Dr. Hall and the Clinical Advisory Group collaborate in the development and implementation of outcomes and value metrics to identify and support improvement opportunities. In addition, Dr. Hall and group work closely with supply chain colleagues to provide collaborative medical direction for interventions and procedures around resource management, interfacing as well with nursing, pharmacy, and other foundational services. As BJC System CMO, Dr. Hall brings together all system hospital CMO’s as a team to be agents of high-impact change. The CMO Council champions a number of improvement efforts for the system at all times, and works extremely closely with hospital CNO colleagues in the system Clinical Leadership Council to identify and address critical issues.
Dr. Hall is a professor of surgery in the Washington University School of Medicine and Professor of Healthcare Management for the Olin Business School. At Olin, for 13 years he taught healthcare economics and management courses, and now continues to guest lecture on topics including healthcare economics, insurance theory, health policy, and healthcare management.
He earned his B.A. degree in biochemical sciences, Magna cum Laude, from Princeton University in 1984; his Ph.D. in immunology from Duke University in 1991 as a member of the National Institutes of Health Medical Scientist Training Program; his medical degree from Duke University in 1992; and his M.B.A. with honors from Harvard University's full-time program in 2000. He trained in general surgery in the Harvard program at Brigham and Women’s Hospital 1992-1997 and remained on Harvard Medical School’s surgical faculty 1997-2000.
Dr. Hall joined Washington University School of Medicine, Olin Business School, and Barnes-Jewish Hospital in 2000. Since then, he has been a member of the Trauma and Acute Care Division, followed by the Division of Endocrine and Oncologic Surgery, and the St.
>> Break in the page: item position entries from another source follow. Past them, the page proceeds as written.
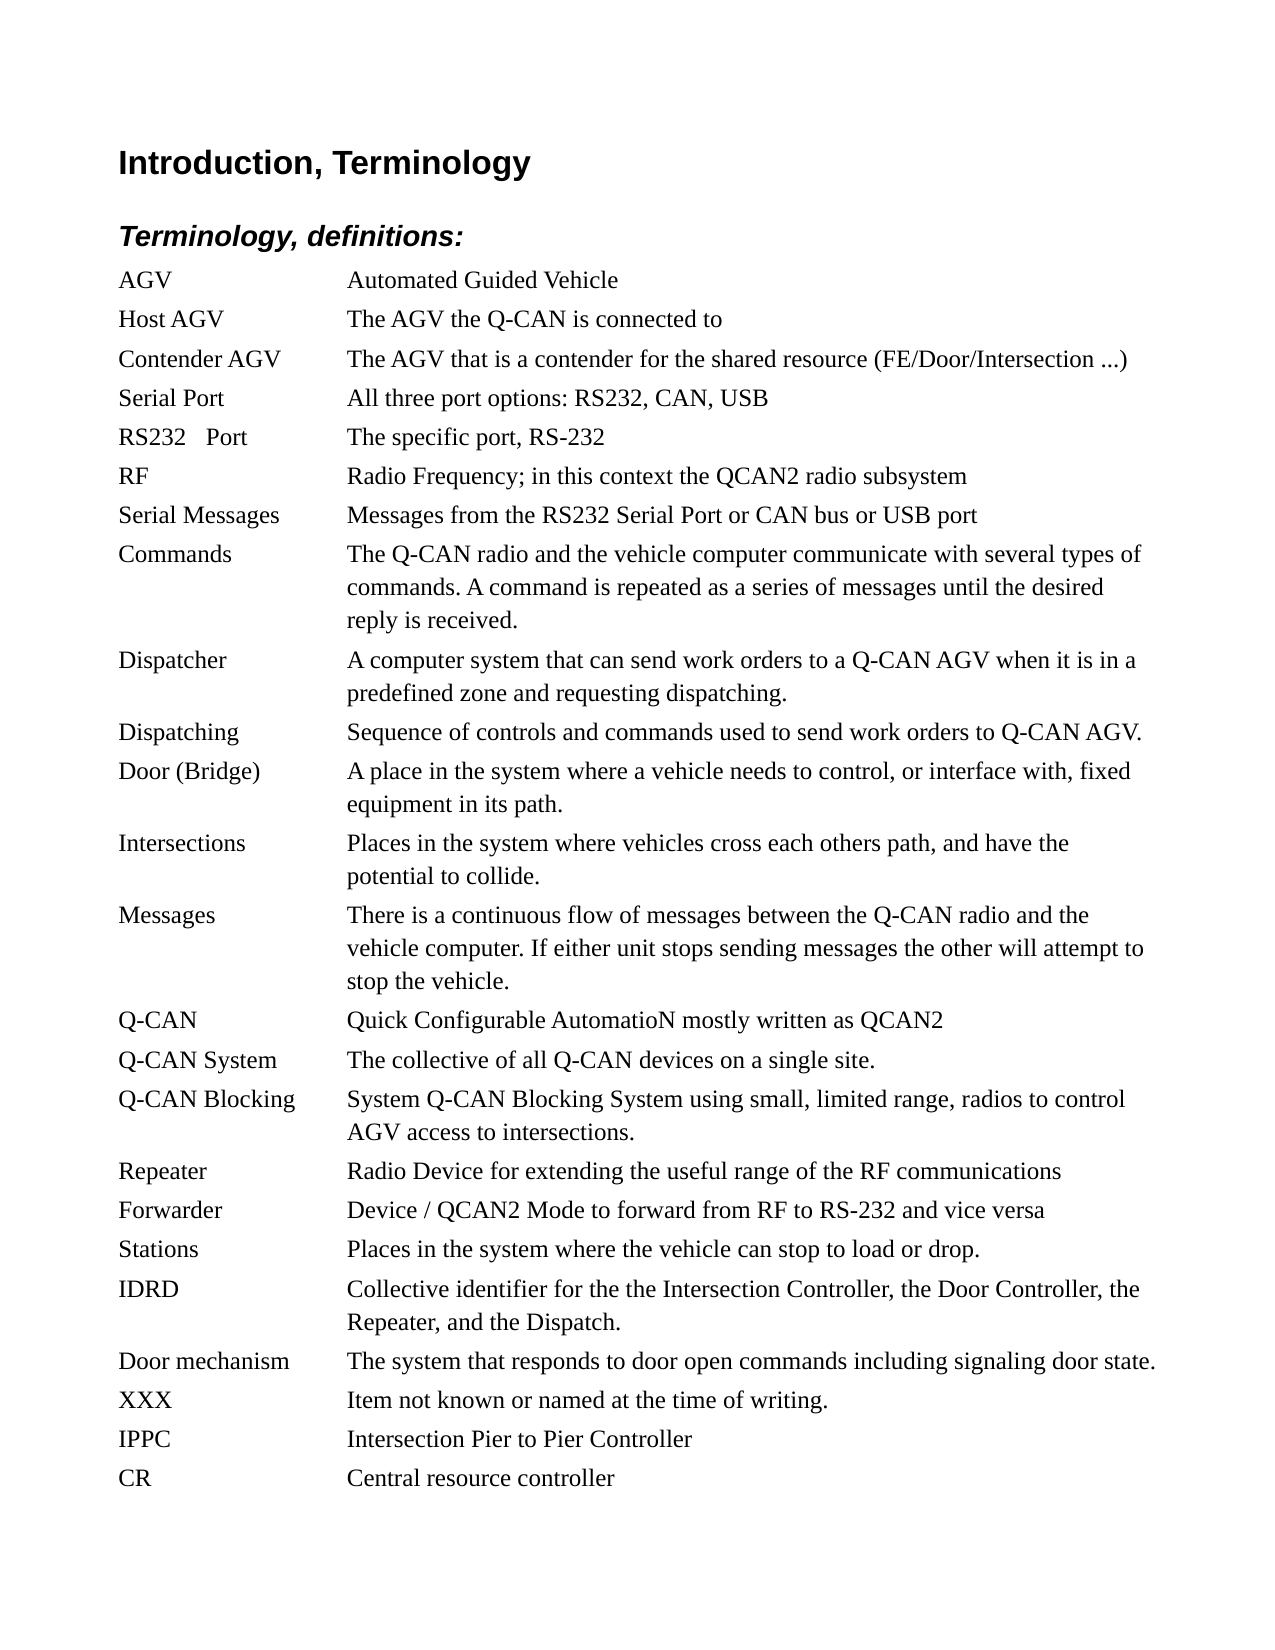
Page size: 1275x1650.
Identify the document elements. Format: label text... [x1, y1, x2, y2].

table_cell The specific port, RS-232 [347, 422, 1157, 461]
table_header Automated Guided Vehicle [347, 265, 1157, 304]
table_cell Door mechanism [118, 1346, 347, 1385]
table_cell Stations [118, 1235, 347, 1274]
table_cell Repeater [118, 1156, 347, 1195]
table_cell Dispatcher [118, 645, 347, 717]
table_cell The system that responds to door open commands including signaling door state. [347, 1346, 1157, 1385]
table_cell CR [118, 1463, 347, 1502]
table_cell Intersections [118, 828, 347, 900]
table_header AGV [118, 265, 347, 304]
table_cell Intersection Pier to Pier Controller [347, 1424, 1157, 1463]
table_cell A computer system that can send work orders to a Q-CAN AGV when it is in a predefined zone and requesting dispatching. [347, 645, 1157, 717]
table_cell The AGV that is a contender for the shared resource (FE/Door/Intersection ...) [347, 344, 1157, 383]
table_cell Radio Frequency; in this context the QCAN2 radio subsystem [347, 461, 1157, 500]
table_cell The AGV the Q-CAN is connected to [347, 305, 1157, 344]
table_cell Device / QCAN2 Mode to forward from RF to RS-232 and vice versa [347, 1195, 1157, 1234]
table_cell Item not known or named at the time of writing. [347, 1385, 1157, 1424]
subtitle Introduction, Terminology [118, 143, 1157, 182]
table_cell Sequence of controls and commands used to send work orders to Q-CAN AGV. [347, 717, 1157, 756]
table_cell Serial Port [118, 383, 347, 422]
table_cell Door (Bridge) [118, 756, 347, 828]
table_cell IPPC [118, 1424, 347, 1463]
table_cell Forwarder [118, 1195, 347, 1234]
table_cell Dispatching [118, 717, 347, 756]
table_cell RS232 Port [118, 422, 347, 461]
table_cell RF [118, 461, 347, 500]
table_cell The collective of all Q-CAN devices on a single site. [347, 1045, 1157, 1084]
table_cell Q-CAN [118, 1006, 347, 1045]
table_cell Central resource controller [347, 1463, 1157, 1502]
table_cell System Q-CAN Blocking System using small, limited range, radios to control AGV access to intersections. [347, 1084, 1157, 1156]
table_cell A place in the system where a vehicle needs to control, or interface with, fixed equipment in its path. [347, 756, 1157, 828]
table_cell IDRD [118, 1274, 347, 1346]
subtitle Terminology, definitions: [118, 219, 1157, 253]
table_cell Q-CAN System [118, 1045, 347, 1084]
table_cell Messages from the RS232 Serial Port or CAN bus or USB port [347, 500, 1157, 539]
table_cell All three port options: RS232, CAN, USB [347, 383, 1157, 422]
table_cell Serial Messages [118, 500, 347, 539]
table_cell Commands [118, 540, 347, 645]
table_cell Radio Device for extending the useful range of the RF communications [347, 1156, 1157, 1195]
table_cell Host AGV [118, 305, 347, 344]
table_cell XXX [118, 1385, 347, 1424]
table_cell The Q-CAN radio and the vehicle computer communicate with several types of commands. A command is repeated as a series of messages until the desired reply is received. [347, 540, 1157, 645]
table_cell Places in the system where the vehicle can stop to load or drop. [347, 1235, 1157, 1274]
table_cell There is a continuous flow of messages between the Q-CAN radio and the vehicle computer. If either unit stops sending messages the other will attempt to stop the vehicle. [347, 900, 1157, 1006]
table_cell Places in the system where vehicles cross each others path, and have the potential to collide. [347, 828, 1157, 900]
table_cell Q-CAN Blocking [118, 1084, 347, 1156]
table_cell Collective identifier for the the Intersection Controller, the Door Controller, the Repeater, and the Dispatch. [347, 1274, 1157, 1346]
table_cell Quick Configurable AutomatioN mostly written as QCAN2 [347, 1006, 1157, 1045]
table_cell Messages [118, 900, 347, 1006]
table_cell Contender AGV [118, 344, 347, 383]
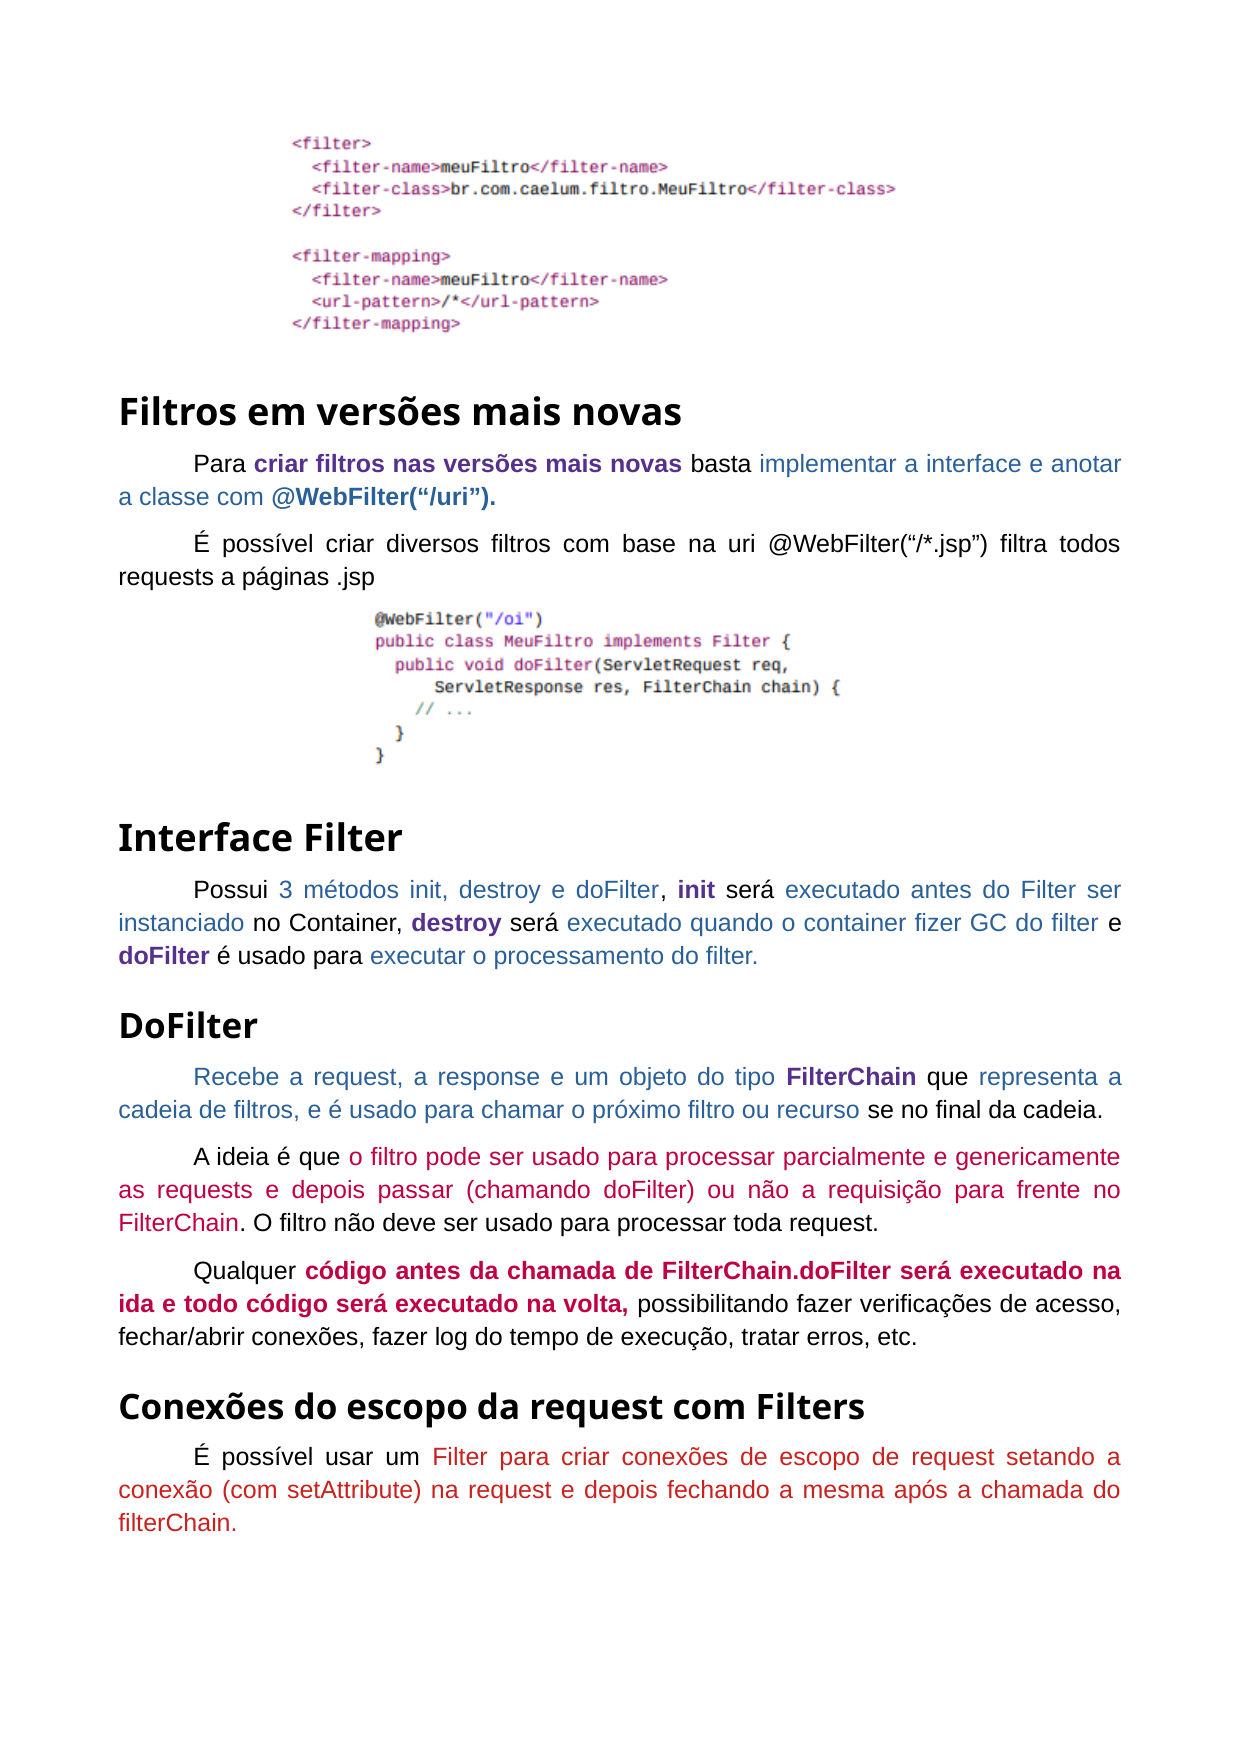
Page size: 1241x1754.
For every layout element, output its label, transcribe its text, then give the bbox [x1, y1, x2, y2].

subtitle Filtros em versões mais novas [118, 384, 1122, 436]
text É possível criar diversos filtros com base na uri @WebFilter(“/*.jsp”) filtra todos requests a páginas .jsp [118, 529, 1122, 591]
text A ideia é que o filtro pode ser usado para processar parcialmente e genericamente as requests e depois passar (chamando doFilter) ou não a requisição para frente no FilterChain. O filtro não deve ser usado para processar toda request. [118, 1142, 1122, 1237]
text Qualquer código antes da chamada de FilterChain.doFilter será executado na ida e todo código será executado na volta, possibilitando fazer verificações de acesso, fechar/abrir conexões, fazer log do tempo de execução, tratar erros, etc. [118, 1256, 1122, 1351]
picture [258, 118, 982, 351]
text Possui 3 métodos init, destroy e doFilter, init será executado antes do Filter ser instanciado no Container, destroy será executado quando o container fizer GC do filter e doFilter é usado para executar o processamento do filter. [118, 875, 1122, 970]
text Recebe a request, a response e um objeto do tipo FilterChain que representa a cadeia de filtros, e é usado para chamar o próximo filtro ou recurso se no final da cadeia. [118, 1062, 1122, 1123]
text Para criar filtros nas versões mais novas basta implementar a interface e anotar a classe com @WebFilter(“/uri”). [118, 448, 1122, 510]
subtitle Conexões do escopo da request com Filters [118, 1382, 1122, 1430]
picture [366, 609, 881, 773]
subtitle Interface Filter [118, 811, 1122, 863]
text É possível usar um Filter para criar conexões de escopo de request setando a conexão (com setAttribute) na request e depois fechando a mesma após a chamada do filterChain. [118, 1442, 1122, 1537]
subtitle DoFilter [118, 1001, 1122, 1049]
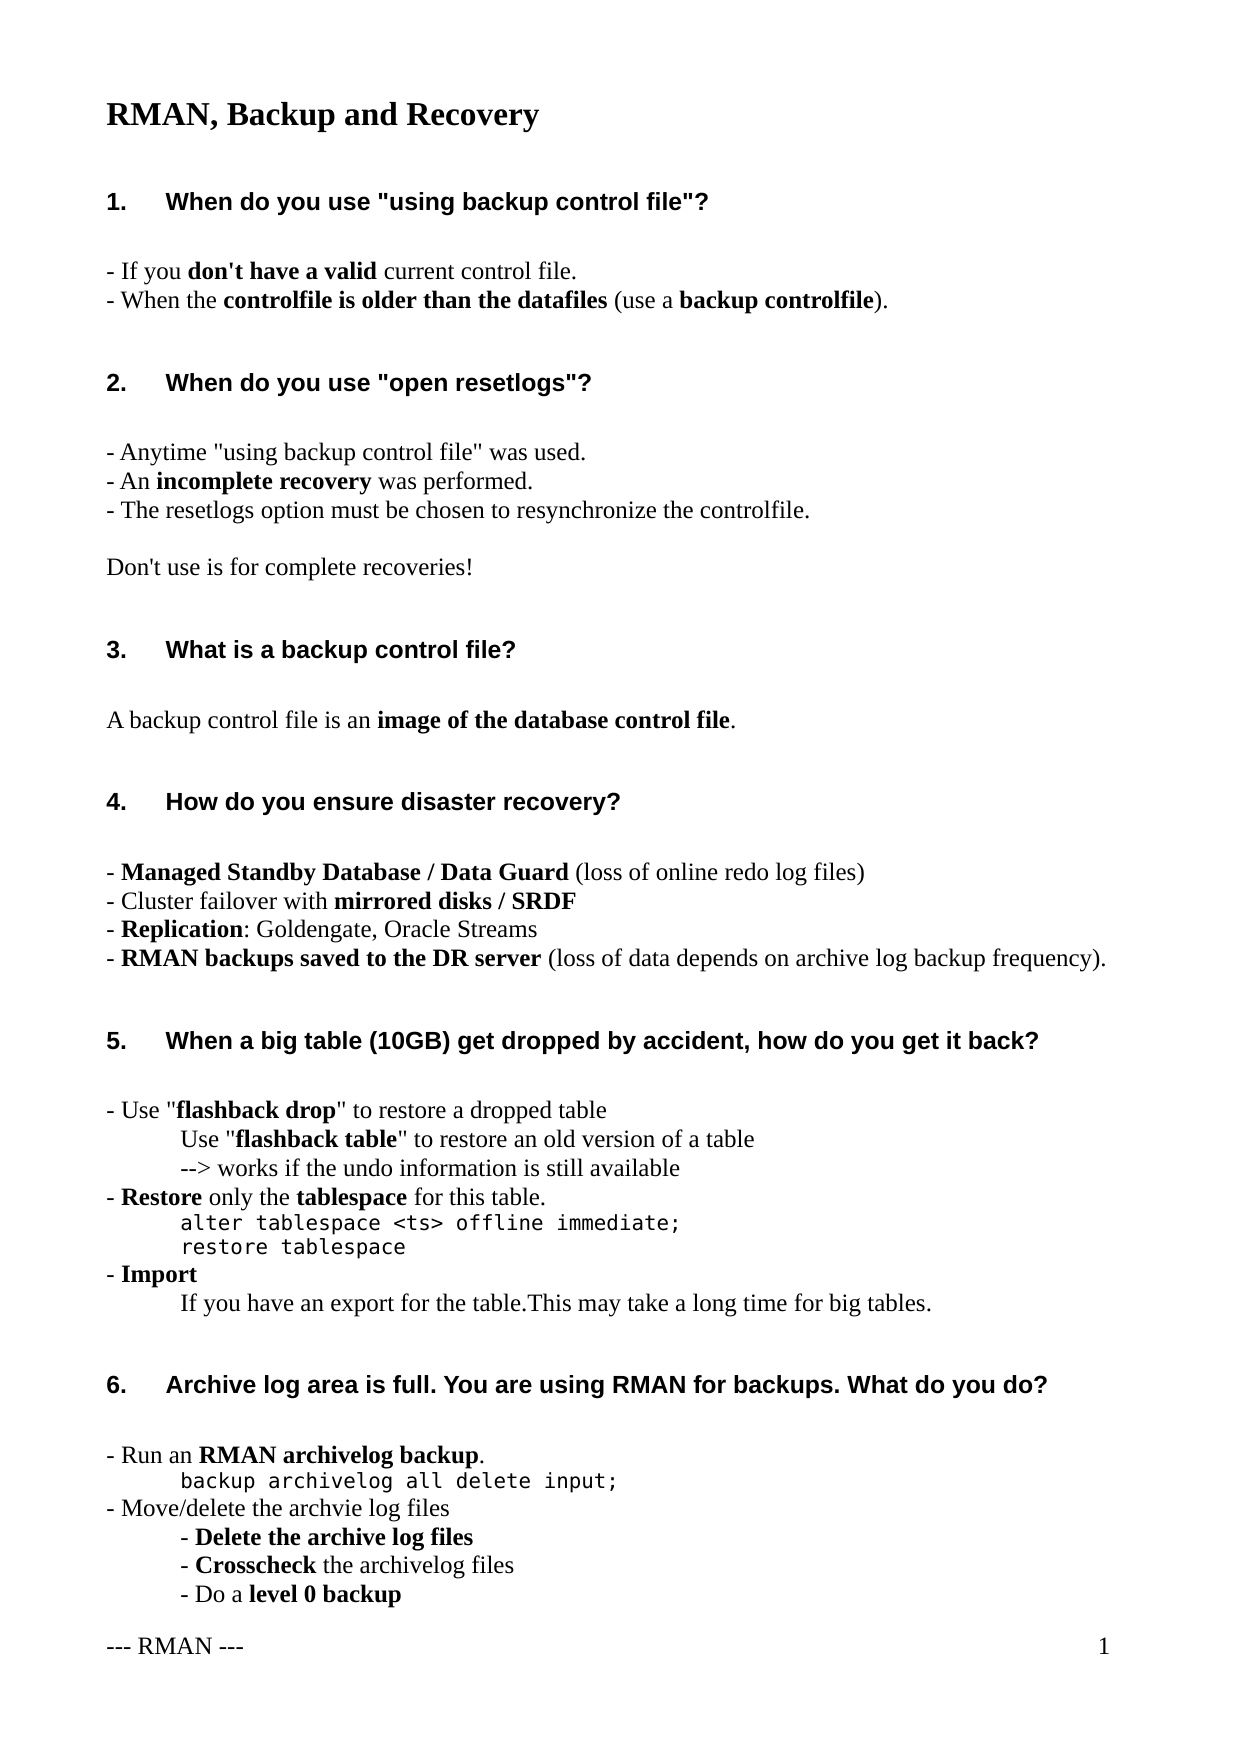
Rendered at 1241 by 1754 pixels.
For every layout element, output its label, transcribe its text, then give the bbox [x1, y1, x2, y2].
Louis Veterans Affairs Medical Center. Dr. Hall’s areas of expertise include performance measurement and quality improvement. He has led Barnes-Jewish Hospital’s participation as a founding member of the American College of Surgeons’ National Surgical Quality Improvement Program (ACS-NSQIP) since 2001, and has been a director in that program for the ACS ever since.
He is the surgical champion for that program at Barnes-Jewish Hospital and has coordinated implementation of that program in other BJC hospitals as part of surgical and procedural preventable harms efforts. Dr. Hall has been active in the Department of Surgery leadership promoting quality measurement and improvement and has assisted with improvement efforts at Barnes-Jewish Hospital. He has served at different times as an American College of Surgeons liaison to the National Quality Forum, the Centers for Medicare and Medicaid Services, the Centers for Disease Control and Prevention, and the Joint Commission. In 2020, he was recognized by Becker’s Healthcare as one of “50 patient safety experts to know in 2020”, and in 2022 was recognized again by Becker’s as one of “26 patient safety experts to know”. He has written and lectured extensively on the challenges of performance measurement and quality improvement, as well as related policy issues.